Gov. Abbott helps inaugurate STC’s new Center for Public Safety
PHARR — Phase One of a massive $71.28 million masterplan to build the long-awaited STC Regional Center for Public Safety Excellence was inaugurated Tuesday afternoon with Gov. Greg Abbott present to celebrate the accomplishment.
“I want to thank you for your genuine commitment to both higher education, as well as to public safety,” Abbott said in his remarks. “Both are essential for our future. Keeping communities safe must be our top priority. If we are going to have the safety and security to be able to educate our kids, the safety and security to have the vibrant academy that we have, then law enforcement officers, firefighters, public safety professionals are essential to that top priority.”
About 24 cadets in the police academy and close to 10 in the fire academy began their training this semester at the brand new 19,500-square-foot facility. This is considered the first phase of the overall project, which amounted to about $10 million. Other than traditional classrooms and study areas, the building includes shooting and driving simulation labs for both Customs and Border Protection and law enforcement students, and the only vehicle driving track for law enforcement and emergency vehicle training south of San Antonio.
The new training center is open to state and federal law enforcement, public safety, criminal justice and fire science professionals and it’s slated to satisfy required training catering to these agencies in the region, with college-credit courses that allow cadets to pursue several associate degrees and certificates. So far these include associates in applied sciences and applied sciences in law enforcement, as well as basic firefighter and law enforcement certificates.
High school students from Pharr-San Juan-Alamo school district are also taking college-level courses in criminal justice as part of dual-enrollment offerings toward an associate degree.
The college used about $4.2 million in funding from a $159 bond issued in 2013. PSJA ISD contributed 10 acres of land valued at about $370,000 and $1 million in funding, the Department of Public Safety contributed $1.5 million, and the city of Pharr contributed 27 acres of land valued at $2.5 million.
The DPS funds were mainly used for the emergency vehicle driving track and simulators, said STC President Shirley Reed, while the agreement with the school district was to provide four classrooms for dual-enrollment students.

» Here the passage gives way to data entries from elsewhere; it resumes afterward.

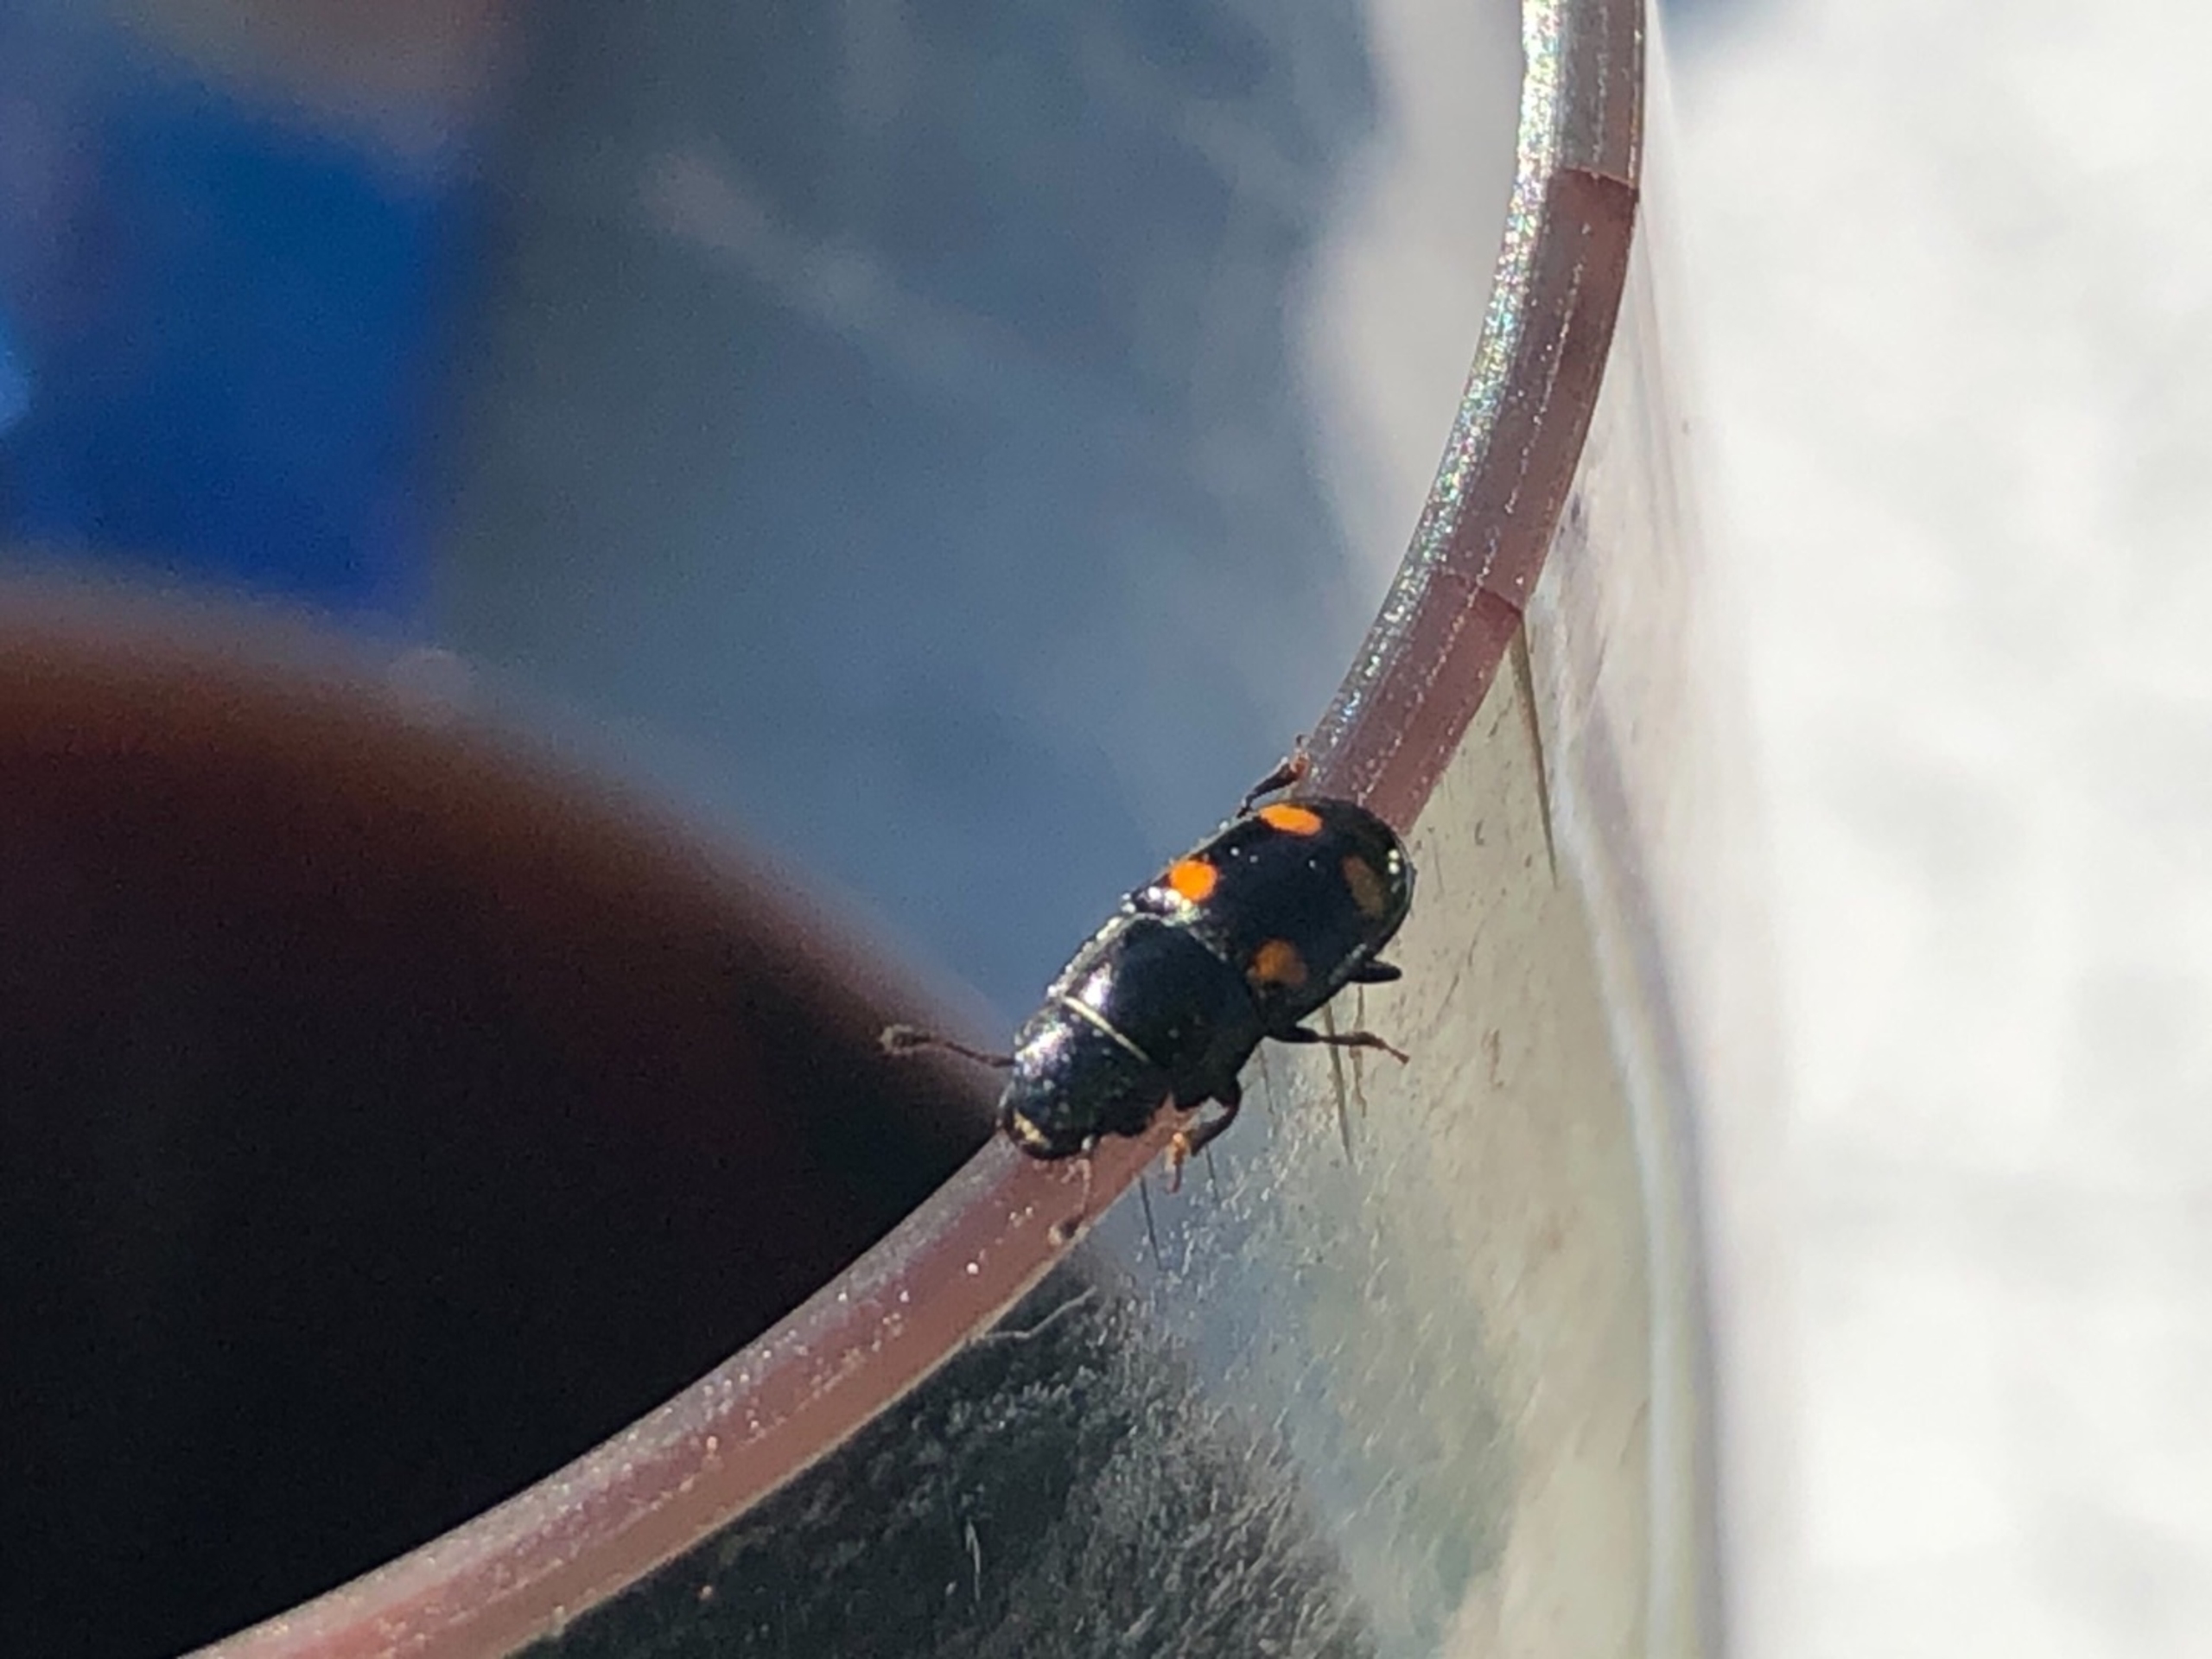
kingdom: Animalia
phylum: Arthropoda
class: Insecta
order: Coleoptera
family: Nitidulidae
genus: Glischrochilus
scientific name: Glischrochilus hortensis
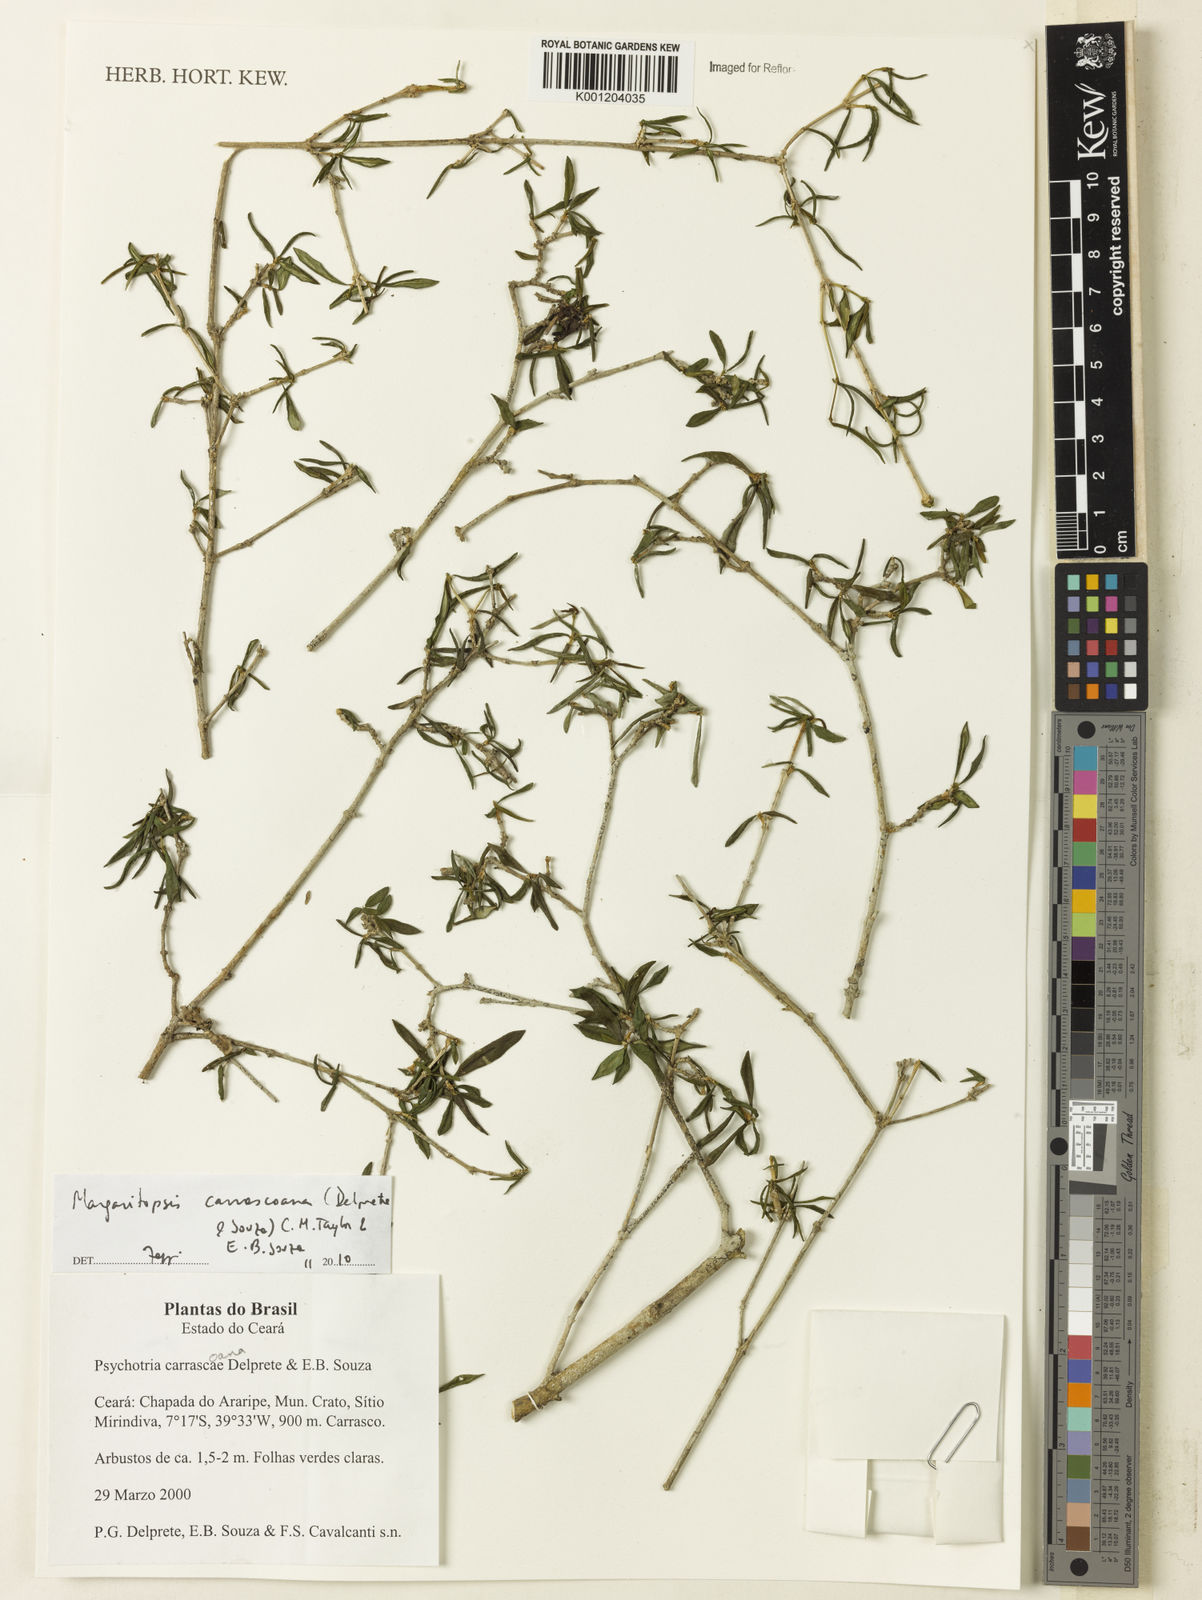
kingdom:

The $71 million overall construction plan and this first academic building sit on a 64 acres, but there are additional 180 acres available for future growth. Phase Two of the project includes construction of cityscapes for non-lethal simulation training, an emergency vehicle operations course and an indoor shooting range. Phase Three is slated for additional education and student services buildings as well as Integrated Homeland Security facilities.
The concept was meant to be developed as a partnership, Reed said. Conversations with the former city administration began well before the 2013 bond was passed by voters, but it didn’t really come to fruition until 2017 when the three entities finalized the commitment with an official signing of a memorandum of understanding.
“We can’t do it alone, there’s just no way,” Reed said. “We didn’t have any land, we had the vision … it took a little work, but with the new administration and with Mayor (Ambrosio) Hernandez, he saw the potential and within months he put together a package where the city acquired all this land to be available.”
The center is located at 3901 S. Cage Blvd., directly south of the PSJA Southwest Early College High School and it is STC’s sole presence in Pharr. The partnership was also appealing to the school district, said PSJA ISD Superintendent Daniel King, as criminal justice is not only a field highly popular among his students, but there is also high demand in the region for such skills.
The value of having this training center right in their backyard is extremely high, he said, as well as the value of being able to offer training opportunities locally to the many agencies present along the border.
“It’s perfect because it provides us a college setting right in our community,” King said. “Federal and state agencies spend hundreds of thousands of dollars in sending all of their locally-assigned officers and agents to Maryland and other places to get upgraded training and so forth. Part of our goal in having that training brought here also make it accessible to local police departments so that they can more easily get state-of-the art training.”
STC Police Chief Paul Varville, will be overseeing the center as chief administrator, said the goal is to get feedback from area agencies on what courses and professional development they need in the area and offer as many academic credits leading to certificates and degrees as possible, including those required by the Texas Commission of Law Enforcement.
Some of the first courses offered at the center include report writing, conducting an investigation, enhanced fingerprint techniques, forensics training and emergency vehicle operation. But Varville said the surveys have revealed many other needed courses and about 6,700 slots requested. All of these needs are in the process of being assessed, he said, to see how soon they can start offering appropriate training.
STC Board Chair Paul Rodriguez said the hope is to mimic what they’ve done with other contracted services such as those at the Technology Center. There, area manufacturers voice the skills and certificates needed and the college works to develop appropriate courses that meet those needs.
The next step toward the $71 million vision is to secure the funding to continue filling the already-available land. Reed said they are currently working on identifying potential grants and working with state and federal officials to secure the projects realization in about 10 years.
“We are pursuing grant opportunities, we are working with the state legislation, particularly with Sen. Chuy Hinojosa, we are working with DPS on how can they provide funding to help develop this facility so they in fact can use it. So it’s going to be a slow process,” Reed said. “Realistically it’s going to be a long-term project.”